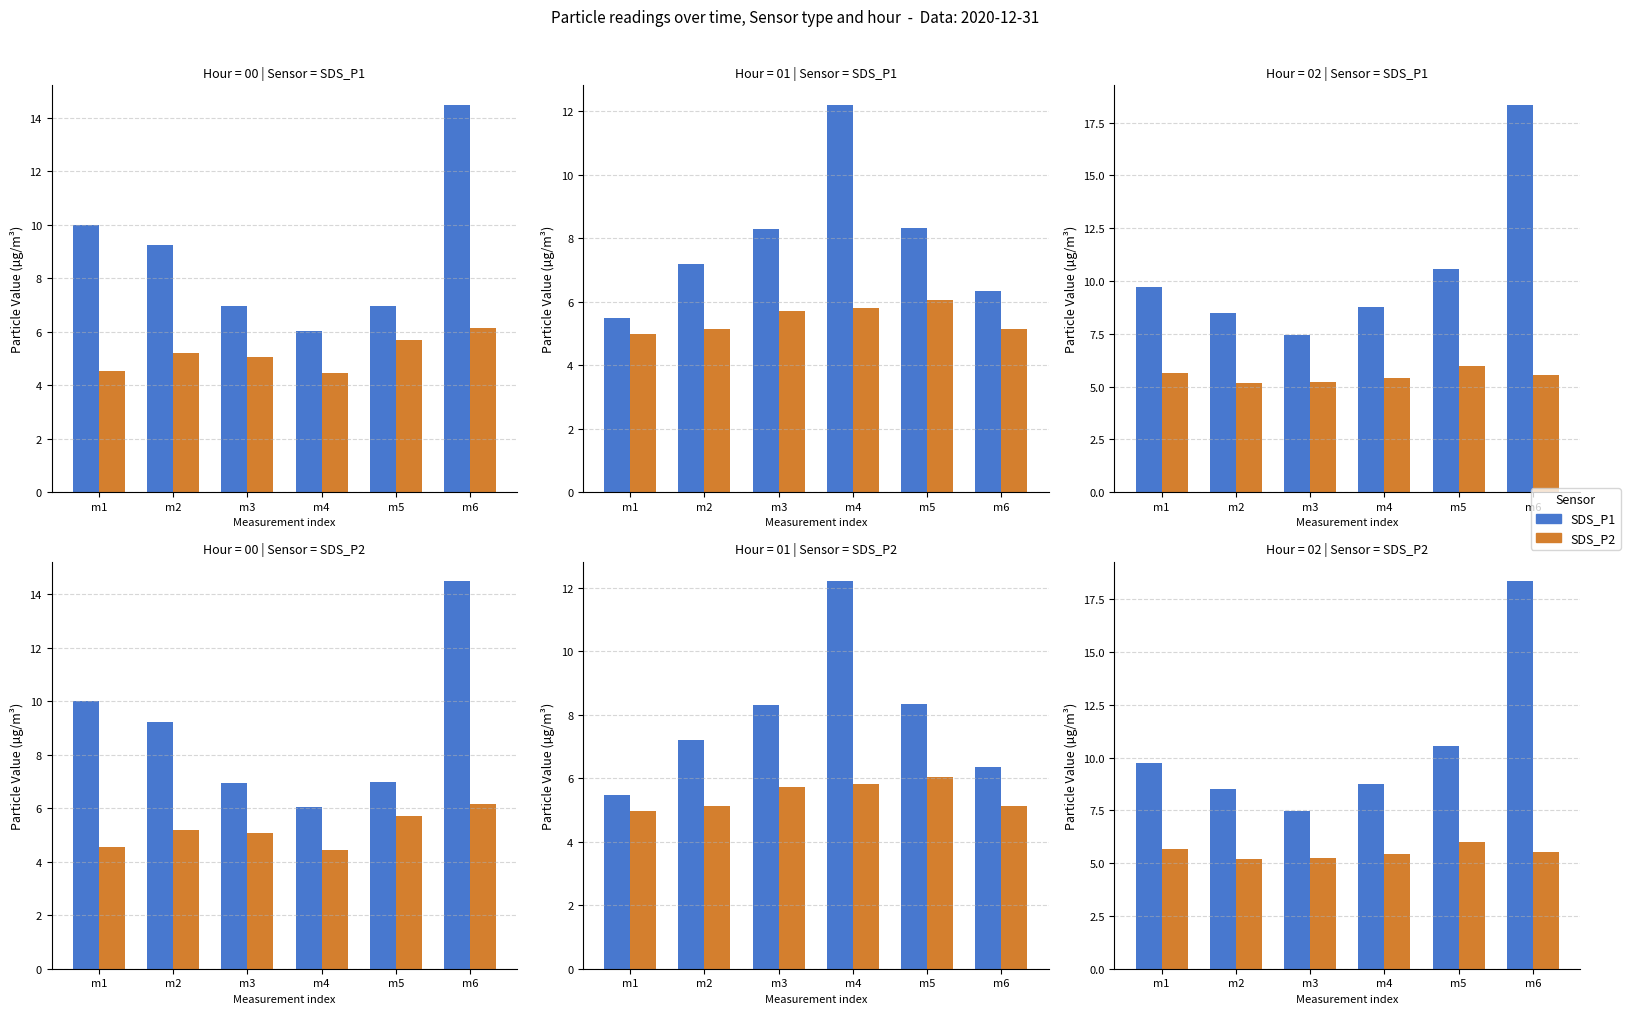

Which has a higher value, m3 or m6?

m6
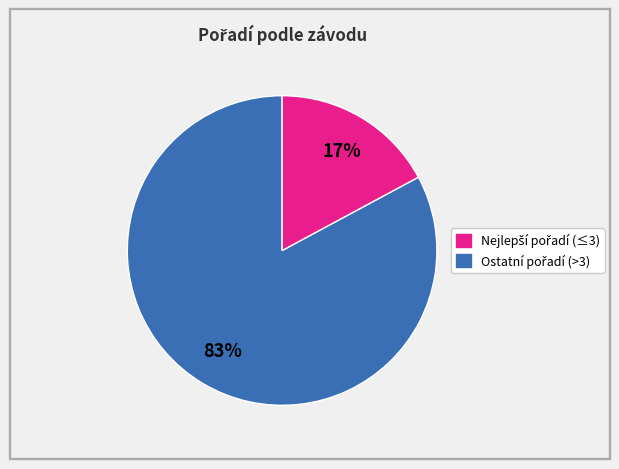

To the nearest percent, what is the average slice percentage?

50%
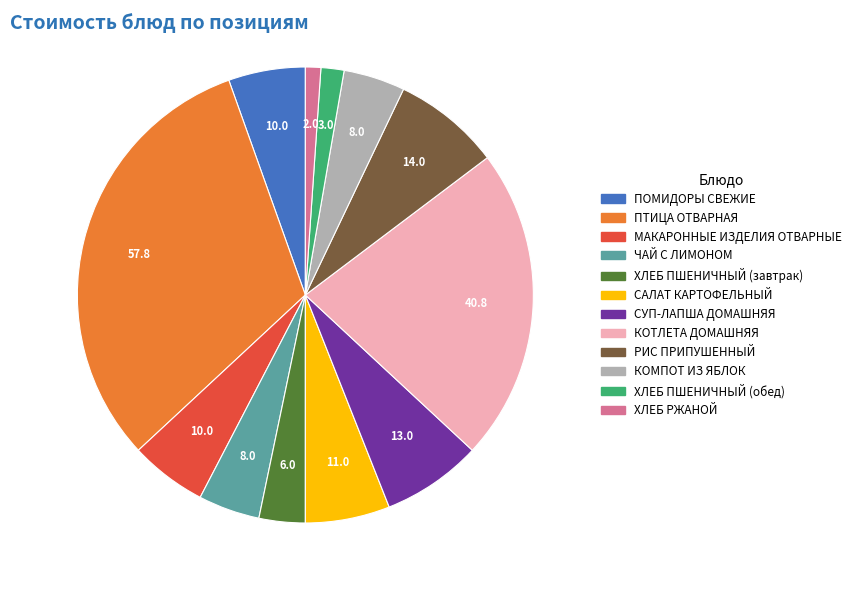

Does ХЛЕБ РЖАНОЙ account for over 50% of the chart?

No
■ ■ ■ ■ ■
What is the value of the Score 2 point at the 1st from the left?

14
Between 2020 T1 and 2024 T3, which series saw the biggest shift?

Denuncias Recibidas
■ ■ ■ ■ ■
Exercise goal.
Reproduce the rows from the line that contains "What is the value" through the line that contains "Denuncias Recibidas", swapping "point" for "marker" and changing nothing else. Return only those lines.

Task result.
What is the value of the Score 2 marker at the 1st from the left?

14
Between 2020 T1 and 2024 T3, which series saw the biggest shift?

Denuncias Recibidas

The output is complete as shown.